▶ _Kutipan Dokumen_:
Total Tayangan Halaman

Rabu, 06 Juli 2011

Kisah Teladan Muslimah

♥ Fathimah Binti Abdul Malik Bin Marwan. ♥ Ia sangat cantik, lembut dan
memiliki wawasan, agama
yang sangat bagus dan sifat
wara’ yang belum dimiliki oleh wanita Bani Umayyah saat itu.
Ia adalah seorang wanita
fashih dan sastrawati hebat di
zamannya. Ia menikah dengan seorang
pemuda yang bernama Umar
Bin Abdul Aziz al-Amawi
sebelum ia memegang tampuk
pemerintahan.
Umar, suaminya itu mencukupinya dengan
hartanya dan memberikan
kepuasan dengan
pendapatannya, namun ia
sendiri juga memiliki harta
yang cukup banyak. Keduanya hidup dalam
kesenangan dan kemewahan,
namun ketika tampuk
pemerintahan diserahkan
kepadanya, ia merasa bahwa
beban itu terlalu berat tidak sanggup dipikul oleh bahunya.

▶ _Tugas Anda_:
**1)** Dalam kisah Fathimah, siapa nama pemuda yang dinikahinya?
**2)** Tuliskan kembali bagian kisah Fathimah yang dimulai dengan "Rabu, 06 Juli" dan berlanjut hingga "Umayyah saat itu.".
**3)** Sebutkan semua sifat dan kelebihan Fathimah yang disebut dalam kisah Fathimah, pada kalimat yang diawali "Ia sangat cantik".
Baris data berikut tidak diperlukan.

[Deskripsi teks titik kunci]

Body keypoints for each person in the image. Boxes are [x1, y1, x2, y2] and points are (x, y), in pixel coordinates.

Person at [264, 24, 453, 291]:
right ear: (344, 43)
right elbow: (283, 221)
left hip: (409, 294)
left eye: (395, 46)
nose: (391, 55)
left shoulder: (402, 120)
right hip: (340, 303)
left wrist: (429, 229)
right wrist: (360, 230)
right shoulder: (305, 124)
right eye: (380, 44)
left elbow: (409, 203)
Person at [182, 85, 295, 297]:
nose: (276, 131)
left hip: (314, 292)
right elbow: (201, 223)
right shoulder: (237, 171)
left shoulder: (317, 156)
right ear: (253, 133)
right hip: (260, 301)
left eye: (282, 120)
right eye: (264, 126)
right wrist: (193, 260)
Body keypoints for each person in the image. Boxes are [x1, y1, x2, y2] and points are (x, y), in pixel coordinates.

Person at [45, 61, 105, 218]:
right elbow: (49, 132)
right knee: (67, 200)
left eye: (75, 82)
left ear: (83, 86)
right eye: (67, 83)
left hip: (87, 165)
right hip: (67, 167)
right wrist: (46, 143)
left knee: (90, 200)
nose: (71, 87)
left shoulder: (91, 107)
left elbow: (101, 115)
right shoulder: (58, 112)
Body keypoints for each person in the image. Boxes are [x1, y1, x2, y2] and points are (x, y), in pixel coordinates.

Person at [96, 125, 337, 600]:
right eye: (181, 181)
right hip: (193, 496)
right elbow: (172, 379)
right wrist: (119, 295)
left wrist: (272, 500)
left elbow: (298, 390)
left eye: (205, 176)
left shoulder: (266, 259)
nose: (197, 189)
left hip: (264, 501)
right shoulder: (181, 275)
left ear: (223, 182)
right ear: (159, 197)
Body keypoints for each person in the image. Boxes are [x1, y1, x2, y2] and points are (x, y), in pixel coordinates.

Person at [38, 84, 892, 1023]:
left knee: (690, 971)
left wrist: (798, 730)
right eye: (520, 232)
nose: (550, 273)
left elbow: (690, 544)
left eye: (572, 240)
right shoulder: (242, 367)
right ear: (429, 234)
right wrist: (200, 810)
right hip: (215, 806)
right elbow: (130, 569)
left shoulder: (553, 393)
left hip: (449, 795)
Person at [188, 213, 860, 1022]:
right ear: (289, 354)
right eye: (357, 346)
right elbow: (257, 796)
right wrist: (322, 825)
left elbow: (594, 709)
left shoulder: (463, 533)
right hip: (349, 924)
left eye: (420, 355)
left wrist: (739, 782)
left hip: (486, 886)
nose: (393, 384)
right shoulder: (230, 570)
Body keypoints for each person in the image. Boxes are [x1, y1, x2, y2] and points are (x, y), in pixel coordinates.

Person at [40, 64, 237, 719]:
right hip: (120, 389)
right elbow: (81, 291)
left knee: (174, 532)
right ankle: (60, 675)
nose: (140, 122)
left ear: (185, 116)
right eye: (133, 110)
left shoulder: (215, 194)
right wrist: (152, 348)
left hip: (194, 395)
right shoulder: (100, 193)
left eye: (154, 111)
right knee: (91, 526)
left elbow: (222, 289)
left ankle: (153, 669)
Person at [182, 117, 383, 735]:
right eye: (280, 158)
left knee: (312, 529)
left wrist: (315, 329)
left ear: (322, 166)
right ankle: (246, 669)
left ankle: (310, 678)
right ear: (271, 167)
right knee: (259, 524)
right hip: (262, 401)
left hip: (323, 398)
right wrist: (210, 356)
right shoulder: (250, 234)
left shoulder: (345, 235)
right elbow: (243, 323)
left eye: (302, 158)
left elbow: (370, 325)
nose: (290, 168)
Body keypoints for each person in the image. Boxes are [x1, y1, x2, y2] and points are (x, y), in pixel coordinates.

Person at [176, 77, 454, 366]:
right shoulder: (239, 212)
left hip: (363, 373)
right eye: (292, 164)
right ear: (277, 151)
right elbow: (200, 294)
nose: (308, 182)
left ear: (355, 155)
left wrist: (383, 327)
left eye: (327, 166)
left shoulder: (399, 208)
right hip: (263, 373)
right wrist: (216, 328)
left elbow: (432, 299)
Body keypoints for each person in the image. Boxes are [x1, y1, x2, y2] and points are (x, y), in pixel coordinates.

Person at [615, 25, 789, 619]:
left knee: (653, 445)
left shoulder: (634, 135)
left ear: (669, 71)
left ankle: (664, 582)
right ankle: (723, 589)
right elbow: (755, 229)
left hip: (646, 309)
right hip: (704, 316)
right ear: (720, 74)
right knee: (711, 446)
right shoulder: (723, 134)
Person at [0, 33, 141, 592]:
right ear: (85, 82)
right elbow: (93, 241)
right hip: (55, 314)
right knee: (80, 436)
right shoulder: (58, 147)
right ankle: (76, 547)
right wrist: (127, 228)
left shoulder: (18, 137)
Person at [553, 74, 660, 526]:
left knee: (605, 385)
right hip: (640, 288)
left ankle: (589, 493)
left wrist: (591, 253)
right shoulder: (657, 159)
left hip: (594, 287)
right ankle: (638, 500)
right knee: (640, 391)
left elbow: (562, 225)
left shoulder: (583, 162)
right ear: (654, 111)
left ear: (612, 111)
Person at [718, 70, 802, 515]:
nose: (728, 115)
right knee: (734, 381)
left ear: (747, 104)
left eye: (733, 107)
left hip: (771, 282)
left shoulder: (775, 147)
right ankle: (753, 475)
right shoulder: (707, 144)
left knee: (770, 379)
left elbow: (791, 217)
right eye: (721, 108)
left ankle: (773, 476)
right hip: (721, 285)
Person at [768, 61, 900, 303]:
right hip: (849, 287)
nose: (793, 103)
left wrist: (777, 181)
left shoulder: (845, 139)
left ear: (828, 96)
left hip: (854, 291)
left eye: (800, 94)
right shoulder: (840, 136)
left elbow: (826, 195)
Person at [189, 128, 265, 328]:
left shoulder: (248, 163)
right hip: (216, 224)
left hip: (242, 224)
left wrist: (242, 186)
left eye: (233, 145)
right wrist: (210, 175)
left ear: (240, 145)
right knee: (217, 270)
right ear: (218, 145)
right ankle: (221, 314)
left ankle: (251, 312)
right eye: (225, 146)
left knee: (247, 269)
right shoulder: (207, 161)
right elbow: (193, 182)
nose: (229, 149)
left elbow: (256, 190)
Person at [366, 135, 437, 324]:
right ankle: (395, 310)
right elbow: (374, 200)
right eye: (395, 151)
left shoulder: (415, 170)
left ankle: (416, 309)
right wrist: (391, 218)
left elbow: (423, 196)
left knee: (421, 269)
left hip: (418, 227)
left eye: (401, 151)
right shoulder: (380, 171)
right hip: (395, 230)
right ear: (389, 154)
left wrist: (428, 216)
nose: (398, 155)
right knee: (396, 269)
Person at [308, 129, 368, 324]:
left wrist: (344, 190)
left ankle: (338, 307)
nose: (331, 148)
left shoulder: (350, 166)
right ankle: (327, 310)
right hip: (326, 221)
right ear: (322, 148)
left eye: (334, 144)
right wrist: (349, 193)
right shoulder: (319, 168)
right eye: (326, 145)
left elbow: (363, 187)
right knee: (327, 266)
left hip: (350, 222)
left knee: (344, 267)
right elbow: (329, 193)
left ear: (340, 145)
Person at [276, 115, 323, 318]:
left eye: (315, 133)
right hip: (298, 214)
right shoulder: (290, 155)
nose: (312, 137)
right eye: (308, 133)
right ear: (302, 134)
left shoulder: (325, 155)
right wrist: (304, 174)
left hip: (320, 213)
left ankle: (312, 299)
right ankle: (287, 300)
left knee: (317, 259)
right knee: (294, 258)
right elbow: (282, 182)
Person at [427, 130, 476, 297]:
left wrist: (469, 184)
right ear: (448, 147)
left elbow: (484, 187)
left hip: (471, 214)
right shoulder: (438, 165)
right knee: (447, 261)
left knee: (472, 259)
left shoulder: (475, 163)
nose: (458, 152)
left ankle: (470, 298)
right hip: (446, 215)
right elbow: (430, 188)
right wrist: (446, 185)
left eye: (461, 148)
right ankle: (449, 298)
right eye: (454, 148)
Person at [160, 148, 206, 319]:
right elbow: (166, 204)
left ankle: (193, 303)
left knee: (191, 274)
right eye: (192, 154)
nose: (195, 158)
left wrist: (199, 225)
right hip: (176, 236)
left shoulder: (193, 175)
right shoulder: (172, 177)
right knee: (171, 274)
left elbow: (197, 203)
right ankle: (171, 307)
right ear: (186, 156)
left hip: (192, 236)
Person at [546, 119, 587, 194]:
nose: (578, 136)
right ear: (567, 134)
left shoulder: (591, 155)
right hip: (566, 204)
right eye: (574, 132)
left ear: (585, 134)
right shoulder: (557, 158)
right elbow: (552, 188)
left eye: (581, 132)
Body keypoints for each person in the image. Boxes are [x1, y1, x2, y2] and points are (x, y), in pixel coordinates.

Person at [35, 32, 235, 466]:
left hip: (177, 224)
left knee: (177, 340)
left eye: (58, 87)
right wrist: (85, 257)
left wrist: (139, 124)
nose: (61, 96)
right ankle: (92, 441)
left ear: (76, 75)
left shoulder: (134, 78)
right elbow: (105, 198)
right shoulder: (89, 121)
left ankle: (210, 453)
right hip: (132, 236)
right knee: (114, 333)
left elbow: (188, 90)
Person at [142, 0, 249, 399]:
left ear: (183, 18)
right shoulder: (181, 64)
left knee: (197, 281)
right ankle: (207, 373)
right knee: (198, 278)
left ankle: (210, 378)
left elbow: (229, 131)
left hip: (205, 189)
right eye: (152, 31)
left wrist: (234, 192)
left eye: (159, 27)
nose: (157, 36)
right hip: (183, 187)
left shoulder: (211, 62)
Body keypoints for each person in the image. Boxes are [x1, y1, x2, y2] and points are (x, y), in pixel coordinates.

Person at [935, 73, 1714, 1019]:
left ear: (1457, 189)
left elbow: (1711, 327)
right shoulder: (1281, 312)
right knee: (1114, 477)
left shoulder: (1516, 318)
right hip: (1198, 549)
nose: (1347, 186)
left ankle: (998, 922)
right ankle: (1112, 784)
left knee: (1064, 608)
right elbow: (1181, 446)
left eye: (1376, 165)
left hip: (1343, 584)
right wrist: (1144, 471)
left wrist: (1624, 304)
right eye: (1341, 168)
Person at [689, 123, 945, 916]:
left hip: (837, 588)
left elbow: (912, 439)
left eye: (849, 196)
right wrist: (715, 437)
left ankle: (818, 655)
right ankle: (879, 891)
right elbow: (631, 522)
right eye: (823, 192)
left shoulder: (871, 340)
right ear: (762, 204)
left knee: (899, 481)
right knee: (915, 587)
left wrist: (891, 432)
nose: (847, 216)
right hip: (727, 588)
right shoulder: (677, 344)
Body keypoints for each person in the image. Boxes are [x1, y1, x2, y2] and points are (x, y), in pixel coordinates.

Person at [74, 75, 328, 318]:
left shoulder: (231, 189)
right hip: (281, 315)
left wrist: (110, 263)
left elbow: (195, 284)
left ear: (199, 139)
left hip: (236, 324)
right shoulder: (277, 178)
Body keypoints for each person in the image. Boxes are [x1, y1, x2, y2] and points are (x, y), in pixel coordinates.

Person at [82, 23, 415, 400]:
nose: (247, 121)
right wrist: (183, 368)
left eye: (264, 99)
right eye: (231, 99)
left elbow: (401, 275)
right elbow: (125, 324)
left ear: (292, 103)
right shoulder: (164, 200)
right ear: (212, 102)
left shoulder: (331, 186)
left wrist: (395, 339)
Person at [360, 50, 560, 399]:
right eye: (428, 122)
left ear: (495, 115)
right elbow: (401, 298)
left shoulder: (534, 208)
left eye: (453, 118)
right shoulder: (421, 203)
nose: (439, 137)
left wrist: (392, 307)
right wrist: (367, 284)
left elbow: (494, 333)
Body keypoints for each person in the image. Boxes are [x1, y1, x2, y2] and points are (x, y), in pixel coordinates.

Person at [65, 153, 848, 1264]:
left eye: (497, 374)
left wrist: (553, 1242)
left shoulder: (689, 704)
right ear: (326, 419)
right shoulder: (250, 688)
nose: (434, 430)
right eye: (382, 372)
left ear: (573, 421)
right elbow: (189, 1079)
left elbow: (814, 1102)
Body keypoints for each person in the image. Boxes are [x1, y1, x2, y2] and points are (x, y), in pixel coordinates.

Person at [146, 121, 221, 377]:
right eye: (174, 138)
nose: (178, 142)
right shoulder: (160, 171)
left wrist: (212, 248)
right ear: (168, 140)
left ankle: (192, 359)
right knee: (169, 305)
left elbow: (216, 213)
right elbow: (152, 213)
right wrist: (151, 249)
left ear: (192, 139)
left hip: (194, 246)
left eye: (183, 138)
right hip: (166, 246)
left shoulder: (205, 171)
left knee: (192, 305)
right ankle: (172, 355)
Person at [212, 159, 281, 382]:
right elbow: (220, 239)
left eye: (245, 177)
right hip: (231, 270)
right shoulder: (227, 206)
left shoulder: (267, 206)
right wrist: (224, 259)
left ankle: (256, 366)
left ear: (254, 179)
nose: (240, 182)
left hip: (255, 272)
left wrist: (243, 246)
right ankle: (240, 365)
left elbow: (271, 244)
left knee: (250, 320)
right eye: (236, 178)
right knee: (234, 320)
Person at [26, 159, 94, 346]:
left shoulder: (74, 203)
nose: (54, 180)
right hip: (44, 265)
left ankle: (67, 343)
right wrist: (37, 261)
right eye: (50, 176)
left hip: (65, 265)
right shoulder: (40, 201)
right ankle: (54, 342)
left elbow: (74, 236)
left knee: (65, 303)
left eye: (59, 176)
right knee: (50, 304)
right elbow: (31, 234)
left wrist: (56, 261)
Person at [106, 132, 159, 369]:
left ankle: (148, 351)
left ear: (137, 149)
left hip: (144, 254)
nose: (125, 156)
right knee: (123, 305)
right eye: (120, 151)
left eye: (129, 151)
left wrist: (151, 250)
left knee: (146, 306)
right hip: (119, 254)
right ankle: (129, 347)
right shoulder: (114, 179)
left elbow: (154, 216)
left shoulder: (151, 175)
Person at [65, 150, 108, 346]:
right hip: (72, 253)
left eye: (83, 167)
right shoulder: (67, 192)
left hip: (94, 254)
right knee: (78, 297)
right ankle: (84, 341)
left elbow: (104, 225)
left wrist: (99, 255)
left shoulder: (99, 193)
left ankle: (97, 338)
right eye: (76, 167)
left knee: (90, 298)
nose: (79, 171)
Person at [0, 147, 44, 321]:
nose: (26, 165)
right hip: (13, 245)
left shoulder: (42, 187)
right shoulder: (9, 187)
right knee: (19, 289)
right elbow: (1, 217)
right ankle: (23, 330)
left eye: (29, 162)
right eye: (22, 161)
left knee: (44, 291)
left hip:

▶ _Jawaban Kegiatan_:
**1)** Umar Bin Abdul Aziz al-Amawi

**2)**
Rabu, 06 Juli 2011

Kisah Teladan Muslimah

♥ Fathimah Binti Abdul Malik Bin Marwan. ♥ Ia sangat cantik, lembut dan
memiliki wawasan, agama
yang sangat bagus dan sifat
wara’ yang belum dimiliki oleh wanita Bani Umayyah saat itu.

**3)** cantik, lembut, memiliki wawasan, agama yang sangat bagus, sifat wara’